→ **What to work on**
Output the records below verbatim, minus the pictures.

═══ Available data

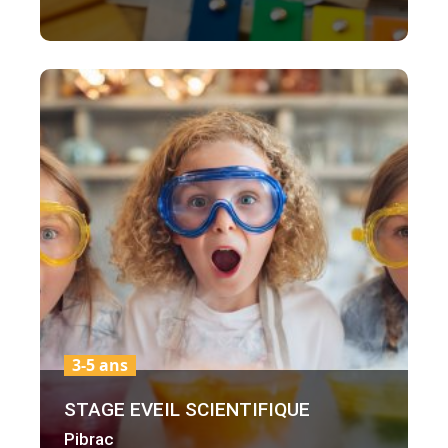
3-5 ans
STAGE EVEIL SCIENTIFIQUE
Pibrac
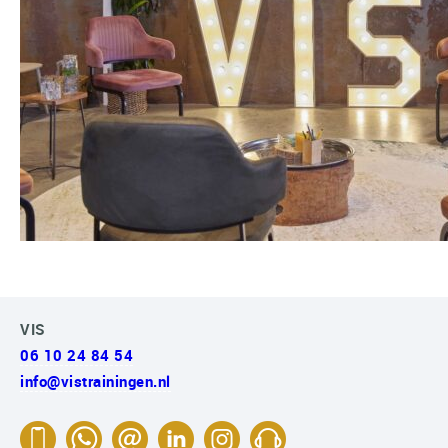
VIS
06 10 24 84 54
info@vistrainingen.nl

══════

→ **Expected output**
3-5 ans
STAGE EVEIL SCIENTIFIQUE
Pibrac
VIS
06 10 24 84 54
info@vistrainingen.nl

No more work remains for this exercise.